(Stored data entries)
Content starts

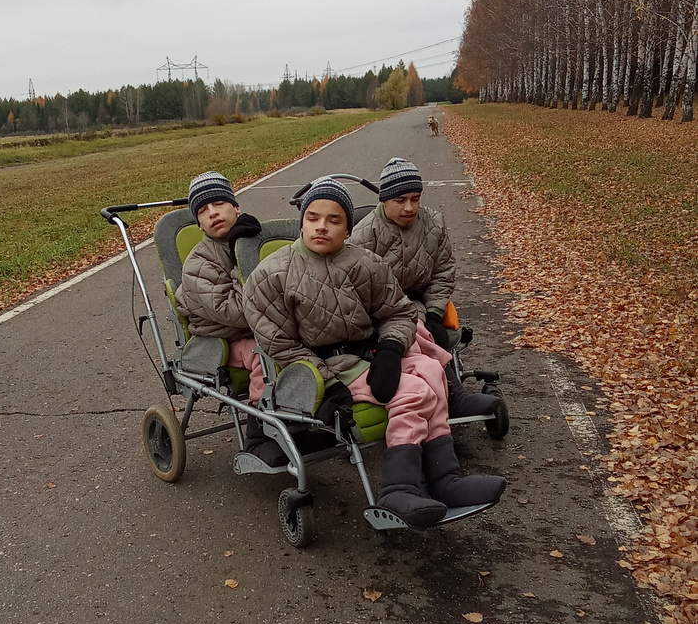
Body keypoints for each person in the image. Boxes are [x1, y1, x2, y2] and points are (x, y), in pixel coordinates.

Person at [242, 176, 506, 527]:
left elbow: (398, 312)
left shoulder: (365, 262)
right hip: (324, 365)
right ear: (302, 222)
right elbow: (279, 344)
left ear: (348, 229)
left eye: (334, 220)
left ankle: (445, 480)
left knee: (432, 370)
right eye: (313, 218)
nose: (322, 226)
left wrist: (391, 349)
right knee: (414, 392)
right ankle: (398, 490)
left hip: (368, 352)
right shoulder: (270, 275)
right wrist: (325, 383)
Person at [351, 157, 500, 419]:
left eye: (415, 199)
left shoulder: (433, 224)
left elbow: (443, 273)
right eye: (400, 200)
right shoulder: (363, 235)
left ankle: (438, 394)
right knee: (413, 330)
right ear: (384, 200)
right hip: (379, 309)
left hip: (417, 301)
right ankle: (452, 396)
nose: (409, 207)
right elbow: (353, 288)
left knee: (420, 324)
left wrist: (434, 313)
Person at [173, 171, 283, 464]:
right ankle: (259, 435)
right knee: (265, 353)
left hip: (266, 325)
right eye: (203, 211)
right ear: (199, 224)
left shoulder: (256, 240)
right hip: (226, 337)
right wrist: (240, 261)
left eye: (219, 203)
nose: (213, 213)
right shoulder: (198, 265)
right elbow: (237, 313)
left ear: (236, 207)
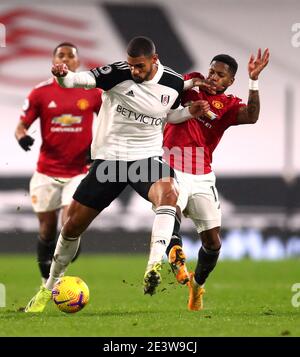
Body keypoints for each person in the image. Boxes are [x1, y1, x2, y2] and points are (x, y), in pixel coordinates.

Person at [24, 36, 210, 312]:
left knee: (168, 194)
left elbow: (168, 115)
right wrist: (64, 77)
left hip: (145, 158)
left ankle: (153, 267)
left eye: (140, 67)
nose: (134, 71)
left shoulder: (172, 82)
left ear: (154, 61)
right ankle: (49, 286)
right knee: (72, 226)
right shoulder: (117, 73)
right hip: (110, 161)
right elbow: (80, 80)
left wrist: (188, 112)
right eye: (132, 65)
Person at [163, 48, 270, 310]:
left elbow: (252, 116)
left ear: (230, 81)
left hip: (202, 175)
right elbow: (167, 87)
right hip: (170, 165)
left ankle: (197, 286)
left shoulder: (230, 105)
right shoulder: (192, 83)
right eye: (212, 71)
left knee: (213, 243)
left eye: (220, 75)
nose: (213, 77)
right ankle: (177, 261)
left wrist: (254, 81)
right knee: (167, 213)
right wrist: (191, 82)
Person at [15, 43, 102, 286]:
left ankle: (57, 277)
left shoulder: (91, 92)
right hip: (46, 173)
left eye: (70, 56)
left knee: (69, 225)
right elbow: (21, 125)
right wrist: (22, 137)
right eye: (60, 55)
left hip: (77, 172)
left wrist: (97, 149)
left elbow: (109, 122)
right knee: (46, 230)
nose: (65, 59)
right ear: (53, 61)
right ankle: (46, 281)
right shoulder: (40, 93)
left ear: (77, 62)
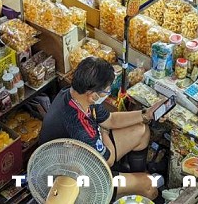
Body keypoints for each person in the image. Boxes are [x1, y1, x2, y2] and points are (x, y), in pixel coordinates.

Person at [38, 57, 162, 200]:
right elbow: (108, 159)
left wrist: (145, 115)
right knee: (149, 185)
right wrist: (103, 132)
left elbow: (110, 119)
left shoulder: (75, 94)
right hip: (79, 177)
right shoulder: (80, 126)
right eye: (107, 91)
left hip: (85, 154)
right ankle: (129, 191)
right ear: (93, 95)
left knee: (142, 130)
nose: (106, 94)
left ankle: (134, 179)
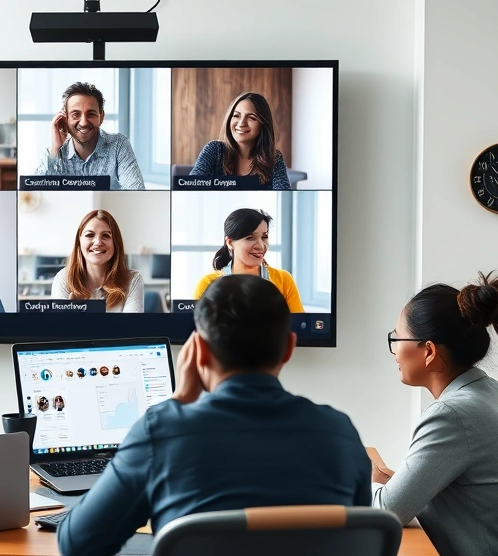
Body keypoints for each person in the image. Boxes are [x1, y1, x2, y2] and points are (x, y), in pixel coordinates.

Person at [57, 275, 372, 556]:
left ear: (199, 350)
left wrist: (178, 400)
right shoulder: (340, 433)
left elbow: (77, 545)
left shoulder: (162, 431)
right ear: (289, 347)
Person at [373, 271, 498, 556]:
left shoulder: (452, 414)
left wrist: (360, 480)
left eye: (397, 338)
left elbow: (386, 513)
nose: (394, 351)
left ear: (429, 351)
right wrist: (400, 485)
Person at [35, 82, 145, 190]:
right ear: (65, 119)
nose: (83, 123)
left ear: (101, 117)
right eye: (75, 115)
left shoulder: (118, 145)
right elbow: (33, 198)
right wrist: (55, 150)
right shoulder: (50, 153)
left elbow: (136, 193)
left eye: (91, 114)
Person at [193, 208, 303, 313]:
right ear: (230, 243)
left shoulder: (283, 280)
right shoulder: (208, 284)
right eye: (250, 238)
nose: (261, 246)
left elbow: (298, 326)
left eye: (264, 237)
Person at [190, 92, 292, 189]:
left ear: (263, 125)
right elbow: (190, 188)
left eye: (251, 118)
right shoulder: (215, 150)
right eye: (236, 116)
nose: (241, 123)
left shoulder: (274, 159)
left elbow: (285, 198)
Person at [50, 210, 143, 313]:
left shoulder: (133, 280)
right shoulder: (63, 280)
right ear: (79, 242)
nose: (98, 242)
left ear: (116, 243)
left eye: (106, 236)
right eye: (90, 235)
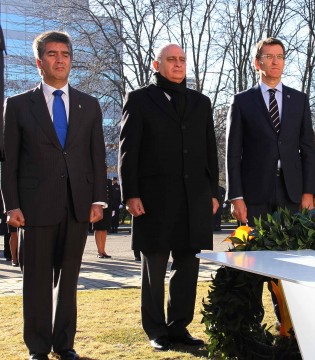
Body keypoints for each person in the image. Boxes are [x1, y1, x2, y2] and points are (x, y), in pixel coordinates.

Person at [1, 31, 106, 360]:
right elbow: (9, 162)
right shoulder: (18, 106)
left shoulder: (88, 105)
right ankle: (37, 348)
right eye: (52, 54)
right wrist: (11, 205)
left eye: (65, 53)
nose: (60, 59)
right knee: (36, 283)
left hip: (77, 207)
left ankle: (64, 344)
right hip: (34, 208)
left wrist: (97, 200)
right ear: (38, 62)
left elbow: (97, 157)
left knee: (69, 281)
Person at [119, 43, 219, 352]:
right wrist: (130, 193)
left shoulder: (201, 103)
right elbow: (128, 151)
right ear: (156, 64)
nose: (178, 65)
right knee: (155, 269)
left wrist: (214, 192)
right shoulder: (139, 100)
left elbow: (210, 151)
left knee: (188, 267)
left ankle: (178, 327)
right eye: (171, 60)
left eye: (181, 60)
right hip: (153, 199)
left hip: (194, 198)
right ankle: (156, 330)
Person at [226, 37, 315, 225]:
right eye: (269, 56)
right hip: (254, 193)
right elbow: (232, 153)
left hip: (292, 193)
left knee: (292, 253)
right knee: (255, 253)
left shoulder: (300, 100)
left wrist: (308, 192)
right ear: (257, 62)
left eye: (280, 56)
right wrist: (235, 195)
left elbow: (308, 150)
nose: (275, 61)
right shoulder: (242, 101)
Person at [94, 176, 113, 258]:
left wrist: (112, 208)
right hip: (98, 207)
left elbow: (112, 195)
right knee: (98, 229)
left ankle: (103, 250)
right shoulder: (95, 179)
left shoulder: (108, 181)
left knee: (104, 229)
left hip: (107, 208)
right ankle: (99, 251)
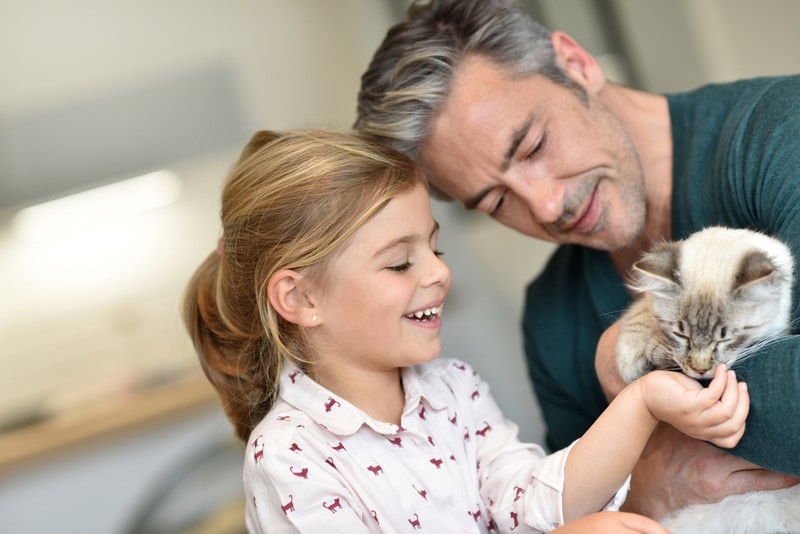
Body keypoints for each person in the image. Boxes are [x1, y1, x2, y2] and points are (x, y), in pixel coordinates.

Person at [354, 0, 800, 521]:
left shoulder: (779, 136)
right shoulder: (551, 318)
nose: (545, 207)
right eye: (496, 202)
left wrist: (632, 370)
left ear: (576, 63)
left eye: (534, 145)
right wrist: (646, 491)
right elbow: (570, 518)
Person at [181, 128, 749, 533]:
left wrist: (646, 401)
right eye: (400, 263)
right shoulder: (287, 456)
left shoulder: (453, 390)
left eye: (435, 245)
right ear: (301, 298)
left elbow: (531, 502)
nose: (438, 272)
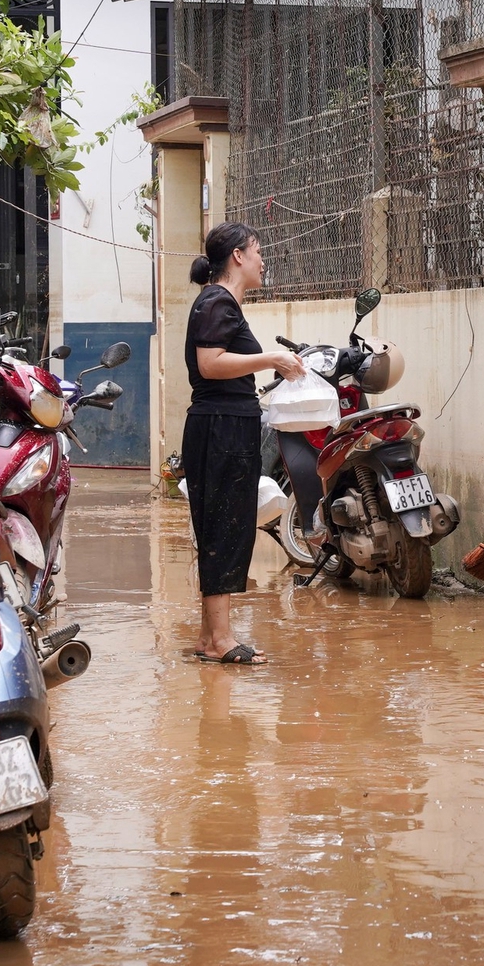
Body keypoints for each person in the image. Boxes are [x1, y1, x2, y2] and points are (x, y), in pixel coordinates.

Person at [182, 222, 302, 664]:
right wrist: (271, 357)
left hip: (224, 425)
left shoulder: (218, 302)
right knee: (225, 527)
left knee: (222, 526)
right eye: (257, 251)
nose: (262, 259)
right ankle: (222, 640)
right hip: (221, 428)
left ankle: (208, 636)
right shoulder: (217, 300)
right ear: (237, 256)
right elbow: (210, 364)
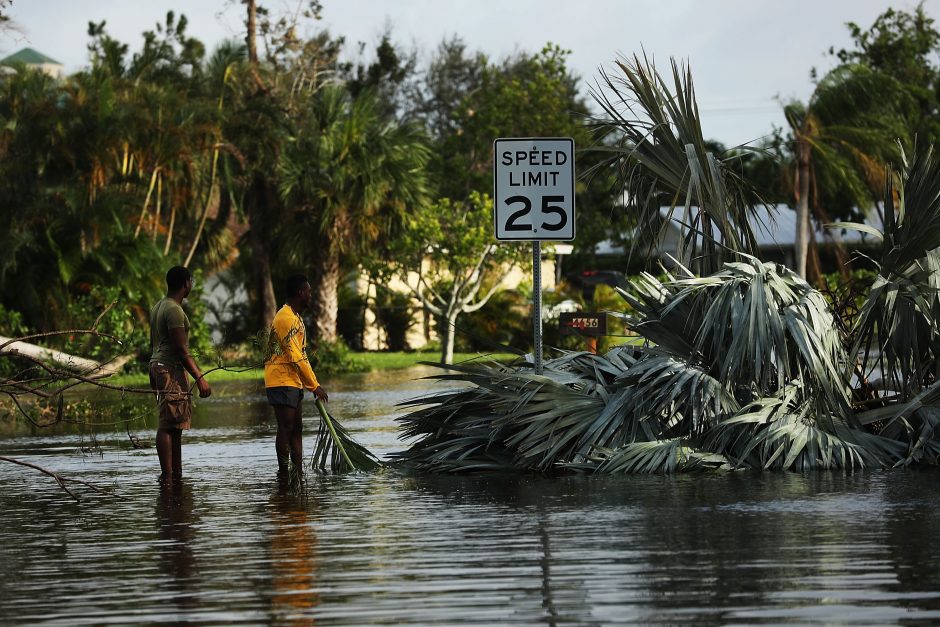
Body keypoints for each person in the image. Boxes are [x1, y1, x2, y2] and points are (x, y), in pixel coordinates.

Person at [149, 266, 211, 480]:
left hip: (158, 366)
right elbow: (181, 349)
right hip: (168, 368)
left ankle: (175, 476)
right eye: (191, 281)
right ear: (186, 283)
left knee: (174, 424)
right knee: (168, 424)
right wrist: (200, 378)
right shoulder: (174, 310)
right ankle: (168, 477)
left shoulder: (159, 306)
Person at [264, 274, 329, 472]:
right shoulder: (285, 318)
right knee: (286, 427)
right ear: (301, 292)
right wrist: (314, 386)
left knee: (296, 428)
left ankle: (298, 471)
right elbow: (294, 356)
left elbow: (302, 355)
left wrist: (312, 383)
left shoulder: (296, 318)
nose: (311, 295)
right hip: (281, 380)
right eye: (309, 292)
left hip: (292, 381)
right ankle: (284, 473)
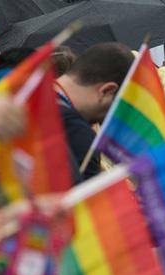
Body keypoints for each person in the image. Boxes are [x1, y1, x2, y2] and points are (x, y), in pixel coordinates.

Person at [53, 42, 134, 179]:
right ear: (106, 91)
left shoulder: (19, 94)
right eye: (117, 108)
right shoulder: (77, 133)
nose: (108, 119)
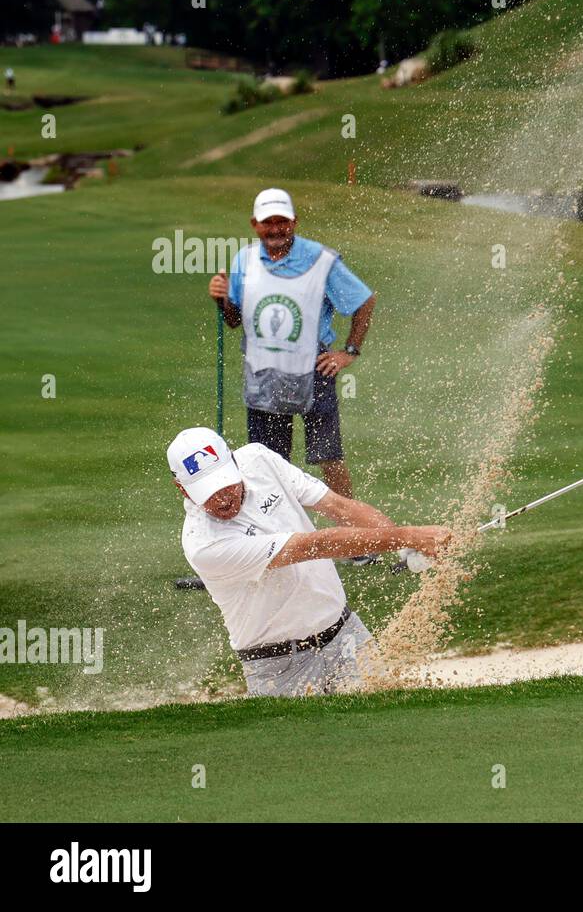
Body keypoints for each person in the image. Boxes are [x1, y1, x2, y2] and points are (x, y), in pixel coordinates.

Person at [168, 426, 451, 697]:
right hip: (279, 666)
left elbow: (338, 507)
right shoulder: (204, 544)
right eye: (208, 491)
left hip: (346, 636)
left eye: (225, 483)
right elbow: (316, 545)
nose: (221, 498)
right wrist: (409, 536)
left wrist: (404, 546)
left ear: (234, 462)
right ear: (182, 489)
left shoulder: (258, 459)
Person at [207, 188, 374, 507]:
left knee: (329, 457)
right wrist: (222, 298)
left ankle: (355, 542)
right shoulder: (244, 259)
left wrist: (349, 352)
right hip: (262, 373)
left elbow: (364, 300)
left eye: (282, 221)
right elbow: (234, 319)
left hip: (314, 370)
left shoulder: (321, 260)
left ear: (294, 221)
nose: (275, 229)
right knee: (267, 463)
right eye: (268, 222)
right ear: (255, 224)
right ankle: (277, 538)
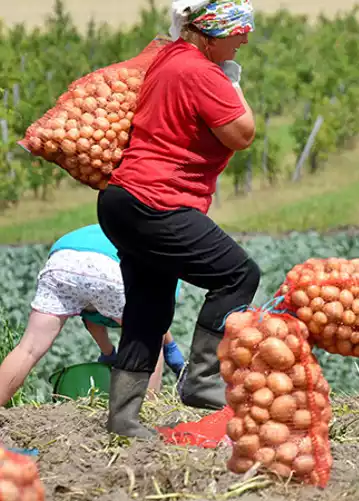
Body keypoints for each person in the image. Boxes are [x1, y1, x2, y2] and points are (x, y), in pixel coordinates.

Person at [95, 0, 260, 438]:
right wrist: (234, 86)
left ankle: (124, 417)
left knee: (150, 307)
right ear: (210, 32)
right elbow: (242, 134)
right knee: (238, 274)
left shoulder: (170, 57)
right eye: (239, 30)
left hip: (121, 199)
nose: (246, 37)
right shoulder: (201, 72)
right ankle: (202, 380)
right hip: (156, 200)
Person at [0, 224, 187, 407]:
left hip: (61, 262)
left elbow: (92, 315)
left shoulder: (122, 226)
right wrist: (171, 352)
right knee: (149, 341)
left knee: (28, 348)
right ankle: (147, 413)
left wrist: (108, 354)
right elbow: (157, 319)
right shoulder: (166, 255)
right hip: (108, 267)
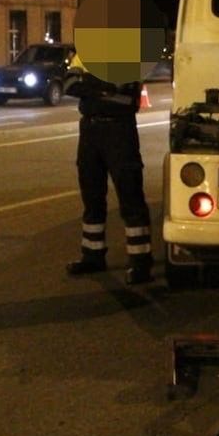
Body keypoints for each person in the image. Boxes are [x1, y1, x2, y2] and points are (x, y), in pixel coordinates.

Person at [64, 73, 153, 284]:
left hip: (119, 131)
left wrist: (89, 88)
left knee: (130, 196)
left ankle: (141, 263)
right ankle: (92, 256)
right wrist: (105, 89)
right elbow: (69, 84)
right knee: (91, 195)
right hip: (89, 130)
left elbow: (128, 100)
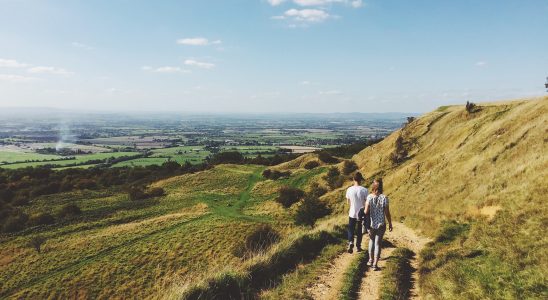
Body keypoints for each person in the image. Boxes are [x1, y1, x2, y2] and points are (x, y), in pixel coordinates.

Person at [364, 178, 392, 270]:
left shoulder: (369, 197)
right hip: (381, 223)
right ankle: (375, 264)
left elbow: (366, 211)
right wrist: (390, 223)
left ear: (373, 188)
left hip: (371, 223)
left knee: (371, 241)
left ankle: (370, 260)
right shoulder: (384, 198)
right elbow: (387, 213)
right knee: (378, 243)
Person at [345, 172, 368, 253]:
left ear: (353, 179)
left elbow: (348, 202)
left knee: (351, 229)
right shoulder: (364, 190)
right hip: (361, 213)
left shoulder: (349, 189)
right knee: (359, 231)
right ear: (361, 180)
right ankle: (358, 247)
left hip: (352, 212)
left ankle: (351, 242)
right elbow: (366, 203)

Content ends

▸ What you are asked to do
Set down, exactly as they stand above, the lines starting with the line with "right eye: (400, 200)" and going on through the line with "right elbow: (237, 313)", and no others.

▸ Exercise result
right eye: (400, 200)
right shoulder: (363, 235)
left ankle: (438, 394)
right knee: (413, 330)
right ear: (384, 200)
right hip: (379, 309)
left hip: (417, 301)
right ankle: (452, 396)
nose: (409, 207)
right elbow: (353, 288)
left knee: (420, 324)
left wrist: (434, 313)
Person at [173, 171, 283, 464]:
right ankle: (259, 435)
right knee: (265, 353)
left hip: (266, 325)
right eye: (203, 211)
right ear: (199, 224)
left shoulder: (256, 240)
right hip: (226, 337)
right wrist: (240, 261)
left eye: (219, 203)
nose: (213, 213)
right shoulder: (198, 265)
right elbow: (237, 313)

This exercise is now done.